Throughout her career Iannone has developed a distinctive style, producing works which provoke the viewer to consider the nature of love and spirituality as it related to human experience and pleasure.
Dorothy Iannone was born in 1933 in Boston, Massachusetts; she currently lives and works in Berlin. Since she started painting in 1959 she has had numerous solo exhibitions including Sunny Days and Sweetness, Peres Projects, Berlin (2010), Lioness, New Museum, New York (2009); Dorothy Iannone, Anton Kern, New York (2009); Follow Me, September, Berlin (2008); Shes A Freedom Fighter, Air de Paris, Paris (2007) Seek the Extremes, Kunsthalle Wien, Vienna (2006); Dorothy Iannone, The Wrong Gallery at Tate Modern, London (2005).
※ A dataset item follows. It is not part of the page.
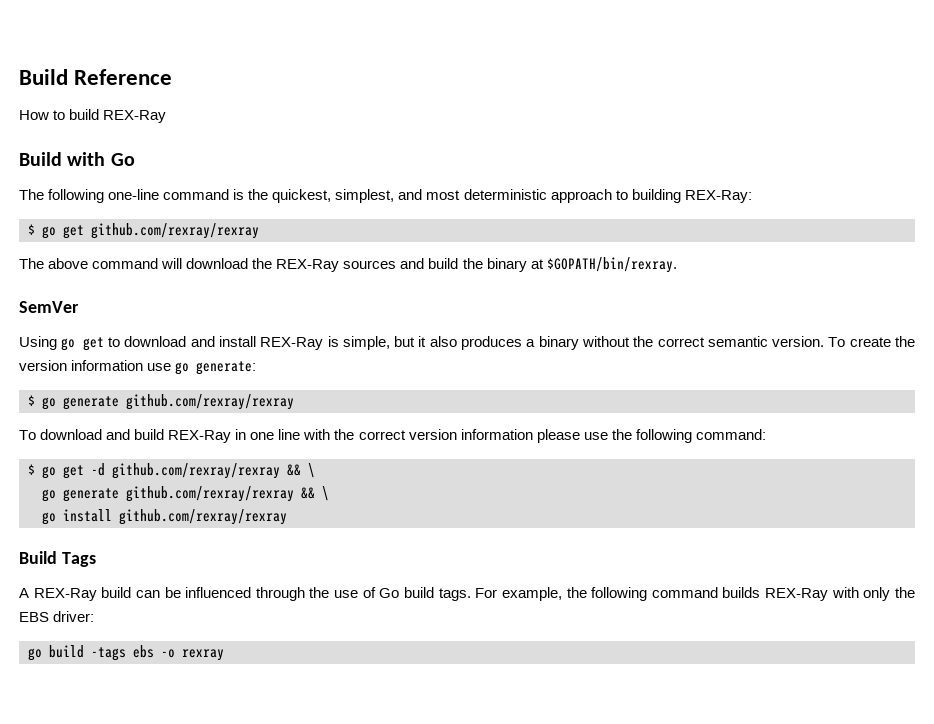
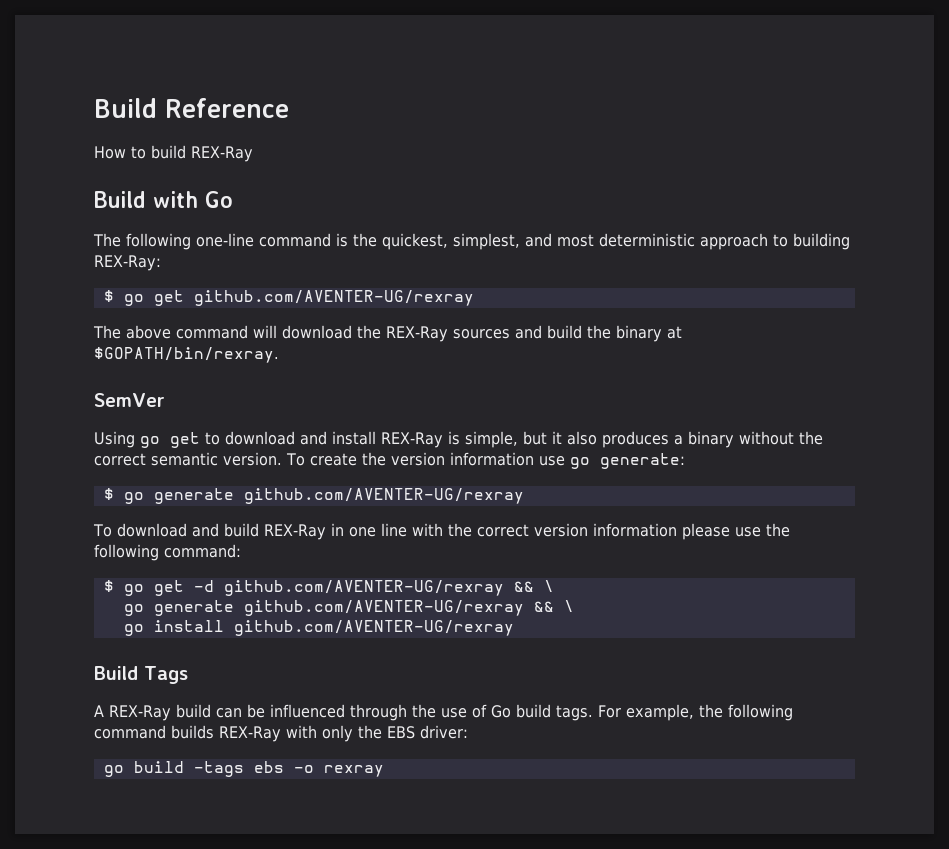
[91,223,259,239] github.com/rexray/rexray -> [193,290,474,306] github.com/AVENTER-UG/rexray
[126,394,294,410] github.com/rexray/rexray -> [243,488,524,504] github.com/AVENTER-UG/rexray
[112,463,280,479] github.com/rexray/rexray -> [223,580,504,596] github.com/AVENTER-UG/rexray
[126,486,294,502] github.com/rexray/rexray -> [243,600,524,616] github.com/AVENTER-UG/rexray
[119,509,287,525] github.com/rexray/rexray -> [233,620,514,636] github.com/AVENTER-UG/rexray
Group exhibitions include Météorologies mentales, Centre Culturel Suisse, Paris (2012); X, Gio Marconi gallery, Milan (2010); Seductive Subversion: Contemporary Women Artists 1958-1968, Brooklyn Museum, New York; Power Up- Women Pop Artists, Kunsthalle Wien, Vienna (both 2010); Heaven, 2nd Athens Biennale; rebelle. Art and feminism 1969-2009, Museum voor Moderne Kunst, Arnhem (both 2009); Bodypoliticx, Witte de With, Rotterdam; Day For Night, Whitney Biennial, New York (2006) and Dieter Roth & Dorothy Iannone, Sprengel Museum, Hanover (2005).